Pluto stations at almost zero degrees Capricorn, getting ready to make his turn to direct motion. This is the stillness between the inhale and the exhale.

#1383, c. 1876

Long Years apart — can make no
Breach a second cannot fill —
The absence of the Witch does not
Invalidate the spell —

The embers of a Thousand Years
Uncovered by the Hand
That fondled them when they were Fire
Will stir and understand —

Yesterday morning, I ran into a former friend, distant, absent. Completely non-existent, really. Maybe I invented him. The Incredible Disappearing Man. He was so startled he almost fell off his bike. Then I nearly caused a traffic accident by lurching into the intersection while the light was still red. I backed up. Horns honked, the man in the car behind me yelled. In all, a flustered few moments for everyone concerned.

Now this morning Emily sends me a reminder that the past isn’t dead. It’s not even past. I’m reading her poems, but she is eavesdropping on my life.

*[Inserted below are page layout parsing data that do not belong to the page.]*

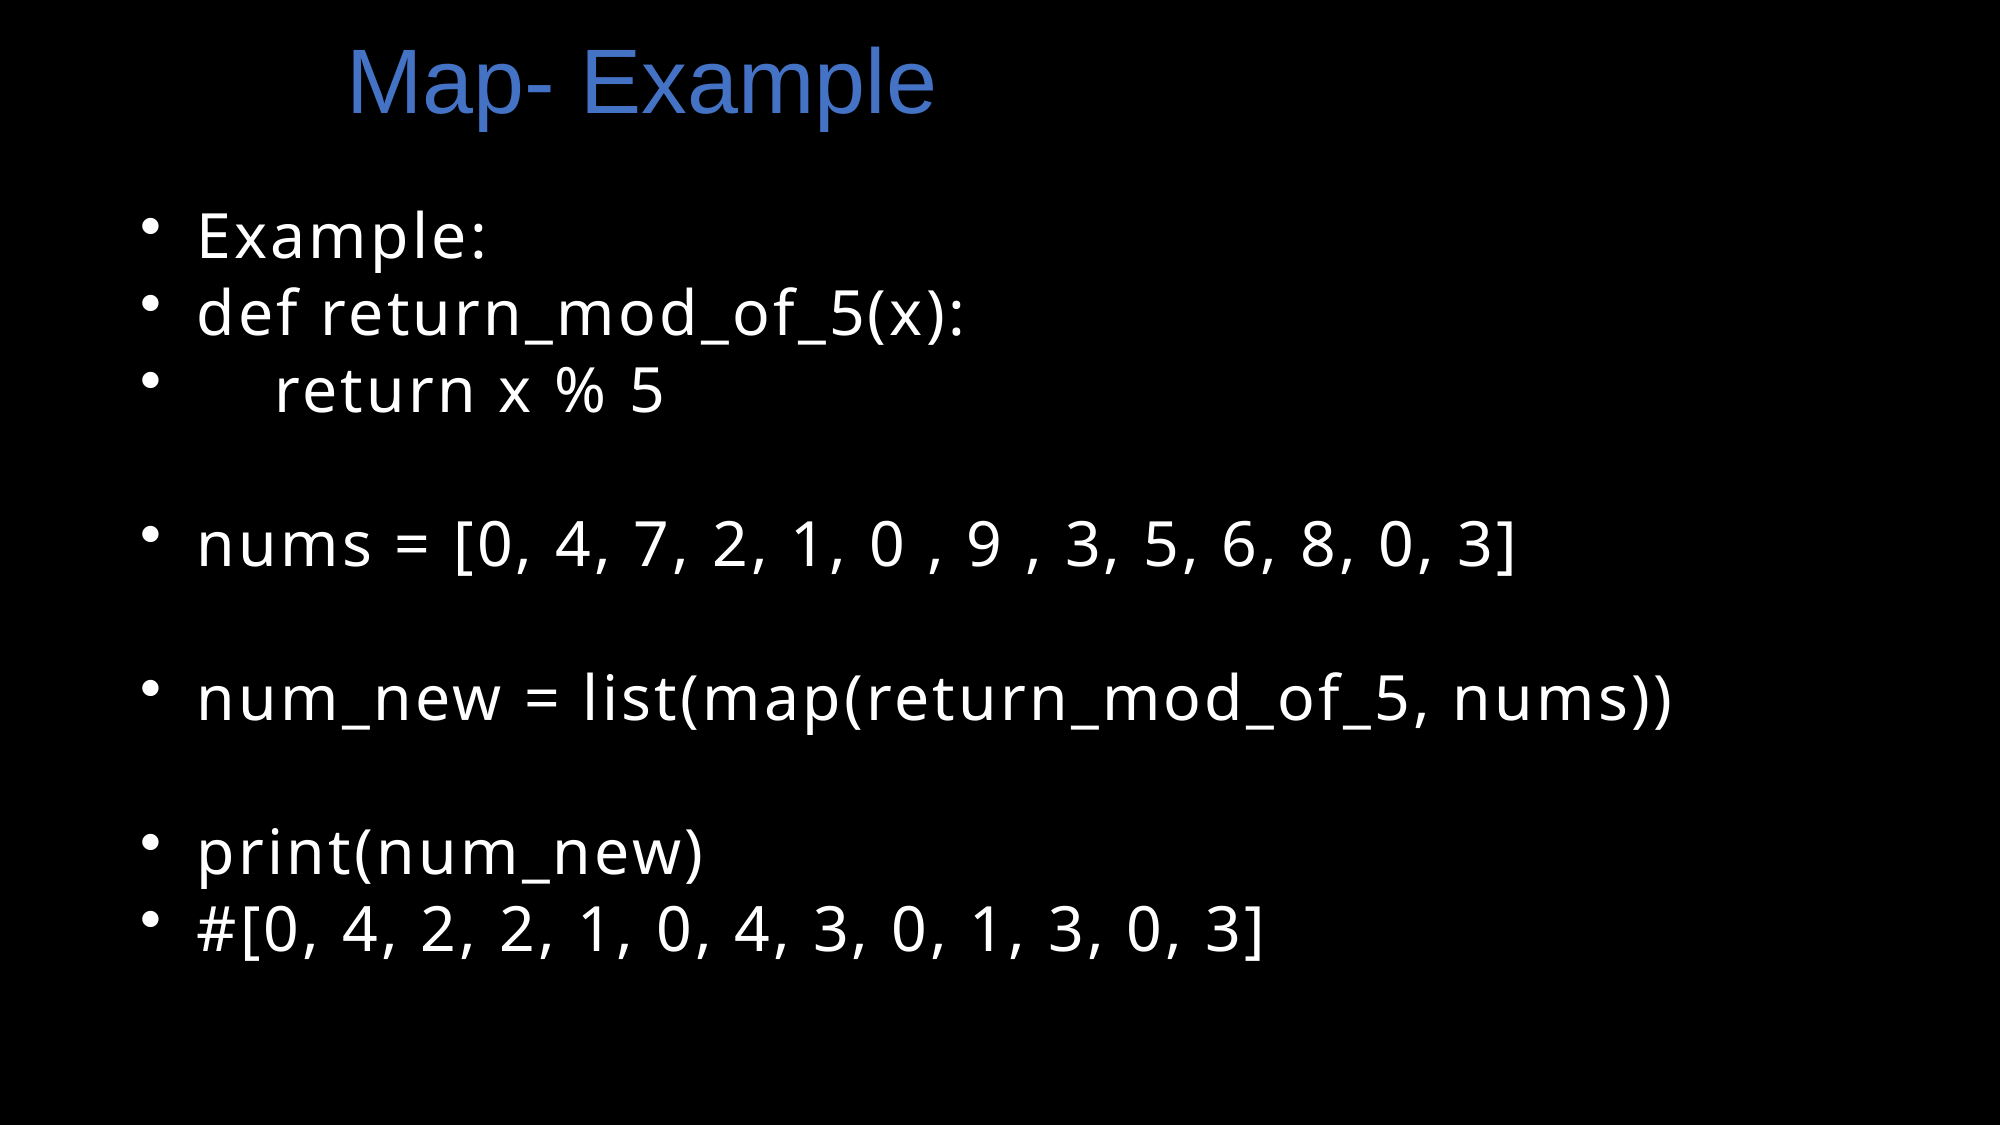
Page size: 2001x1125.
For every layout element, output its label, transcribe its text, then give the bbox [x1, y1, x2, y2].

title Map- Example [344, 0, 1389, 171]
text_box Example: def return_mod_of_5(x): return x % 5 nums = [0, 4, 7, 2, 1, 0 , 9 , 3, 5, 6, 8, 0, 3] num_new = list(map(return_mod_of_5, nums)) print(num_new) #[0, 4, 2, 2, 1, 0, 4, 3, 0, 1, 3, 0, 3] [138, 194, 1862, 965]
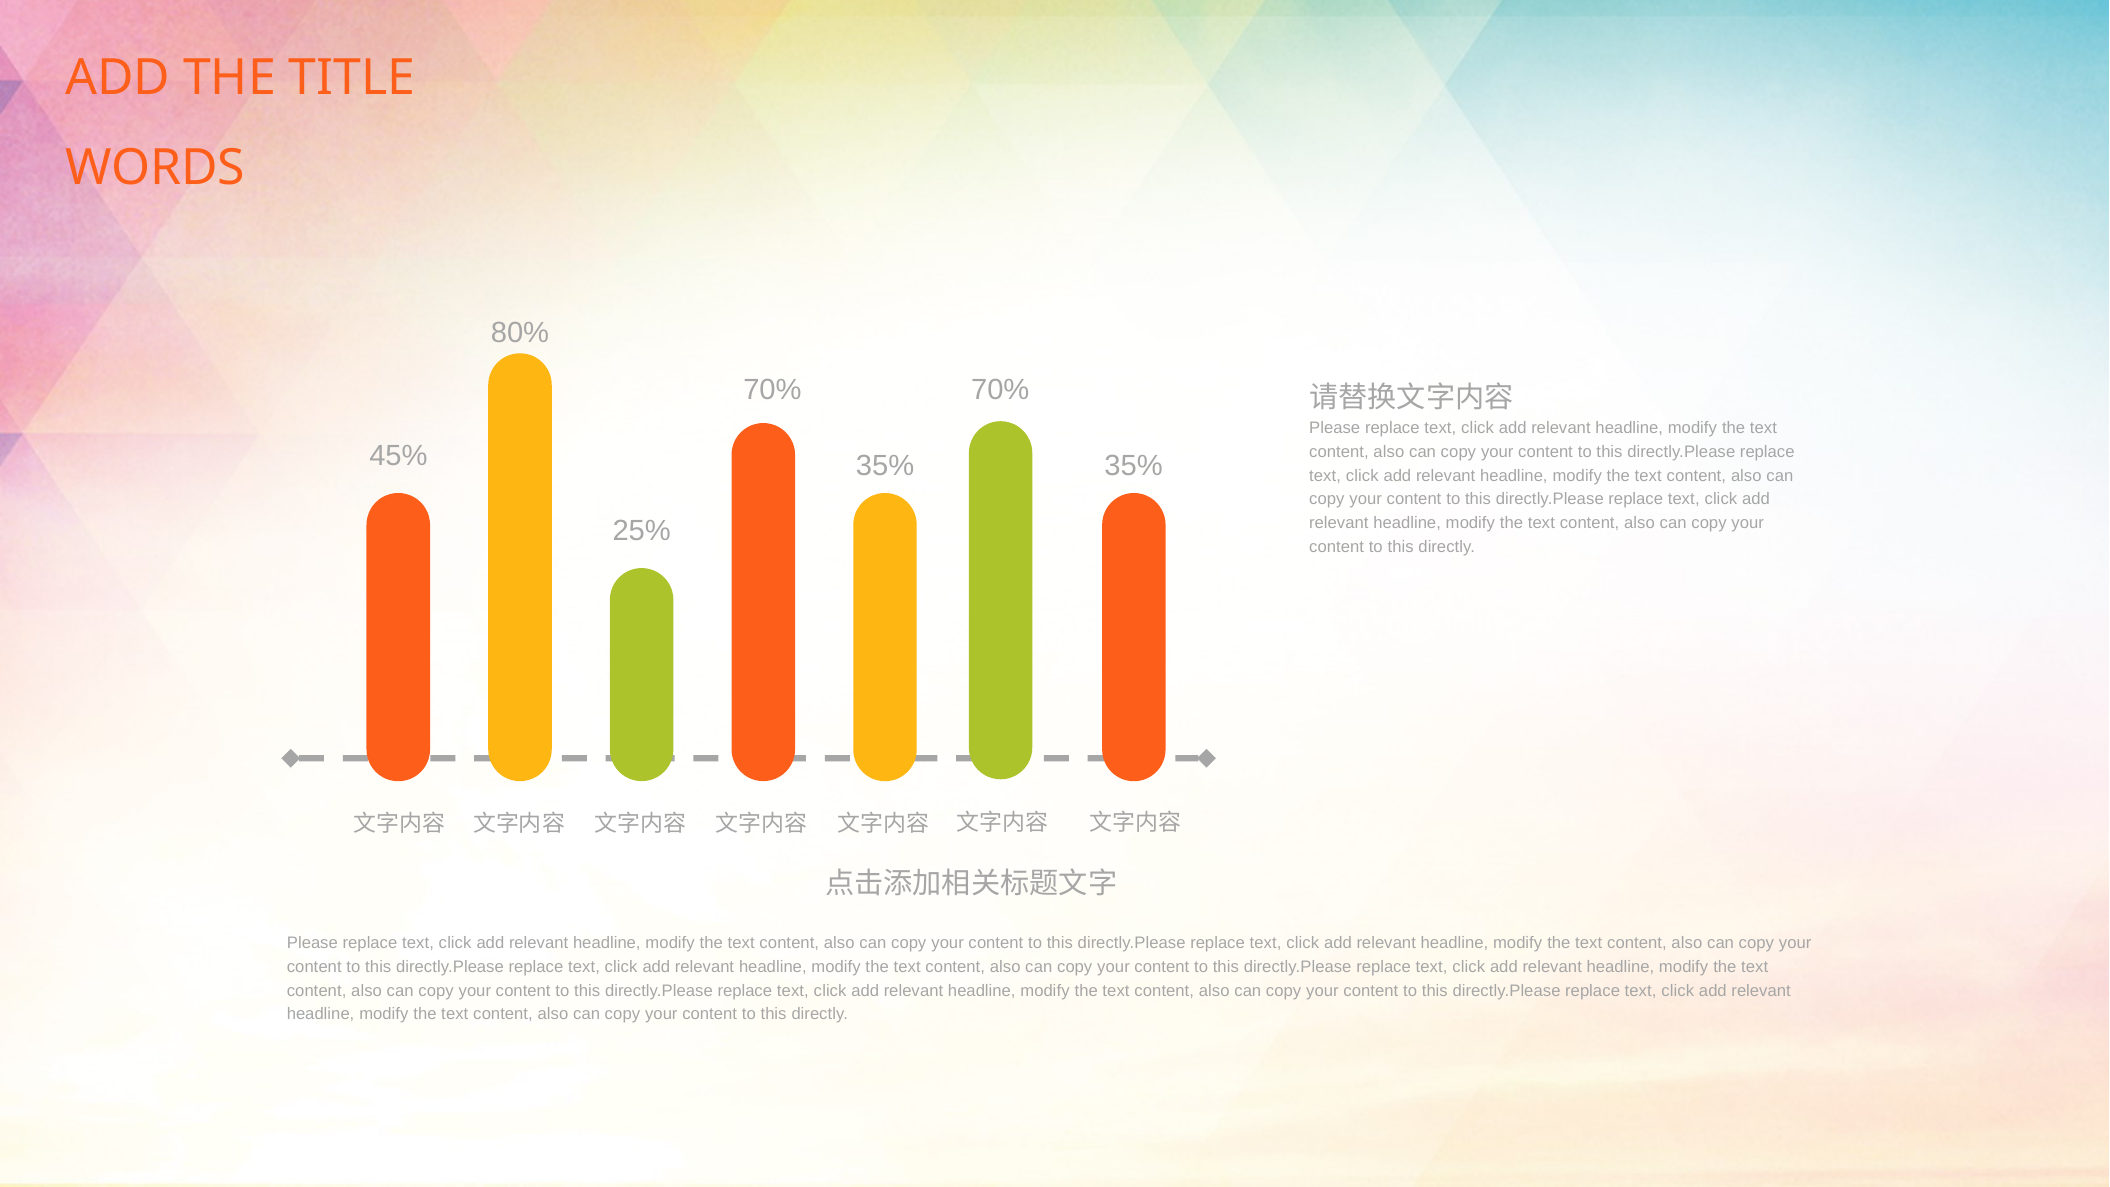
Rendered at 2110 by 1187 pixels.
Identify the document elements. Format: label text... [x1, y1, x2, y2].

text_box 文字内容 [934, 804, 1067, 834]
text_box Please replace text, click add relevant headline, modify the text content, also can copy your content to this directly.Please replace text, click add relevant headline, modify the text content, also can copy your content to this directly.Please replace text, click add relevant headline, modify the text content, also can copy your content to this directly.Please replace text, click add relevant headline, modify the text content, also can copy your content to this directly.Please replace text, click add relevant headline, modify the text content, also can copy your content to this directly.Please replace text, click add relevant headline, modify the text content, also can copy your content to this directly. [286, 927, 1823, 1024]
text_box [366, 492, 431, 782]
text_box 45% [361, 423, 436, 477]
picture [0, 0, 2109, 1187]
text_box 点击添加相关标题文字 [825, 856, 1129, 899]
text_box 文字内容 [1067, 804, 1205, 834]
text_box 35% [1096, 433, 1171, 487]
text_box [853, 492, 917, 782]
text_box [284, 752, 303, 765]
text_box [1102, 492, 1166, 782]
text_box [488, 353, 552, 782]
text_box [609, 568, 674, 782]
text_box 80% [483, 300, 557, 355]
text_box 文字内容 [330, 804, 469, 835]
text_box 文字内容 [571, 804, 692, 835]
text_box [731, 423, 796, 782]
text_box 请替换文字内容 [1309, 370, 1550, 413]
text_box [968, 421, 1033, 780]
text_box 70% [963, 357, 1038, 411]
text_box 文字内容 [469, 804, 571, 835]
text_box 文字内容 [815, 804, 953, 835]
text_box 35% [848, 433, 922, 487]
text_box 文字内容 [692, 804, 815, 835]
text_box 70% [735, 358, 810, 412]
text_box 25% [605, 499, 679, 553]
text_box ADD THE TITLE WORDS [50, 7, 583, 202]
text_box [1198, 752, 1213, 765]
text_box Please replace text, click add relevant headline, modify the text content, also can copy your content to this directly.Please replace text, click add relevant headline, modify the text content, also can copy your content to this directly.Please replace text, click add relevant headline, modify the text content, also can copy your content to this directly. [1309, 412, 1822, 557]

When the light turned green, and I continued driving, two large blackbirds squawked and flapped onto the grassy levee along the bayou next to me. Moira, a Scottish Witch and friend of mine, once told me that when crows fly across your path, there is magic afoot. Moira is correct in most things, but she lives on top of a mountain and almost never comes down into the realm of mundane events. She exists in perpetual sacred space. Her daily life progresses as a ritual, enveloped in a glow of magic. The crows love her. She scatters the remnants of her bagel for them each morning.

I relay this information because I had never noticed the blackbirds around me in the past. They may have been there all along, but I just wasn’t paying attention. So they effectively weren’t there because I didn’t see them. In the last few months, however, it has seemed as though they were following me. I couldn’t step out of my house without some damn noisy, obnoxious blackbird cawing overhead. Wherever I went with Lance on our morning walks, there they were, flapping their big wings and making a nuisance of themselves.

This morning . . . nothing. No blackbirds. Only quiet. The spell broken. A squirrel fell out of a tree (they’re so clumsy) but apart from that, nothing in the sky. The page turns. A new chapter opens.

I have no idea where the blackbirds went. They disappeared without saying anything. Gone back into the tesseract or the wormhole or wherever magical creatures come from. I’m so glad they’re gone. They were bothering me, those birds.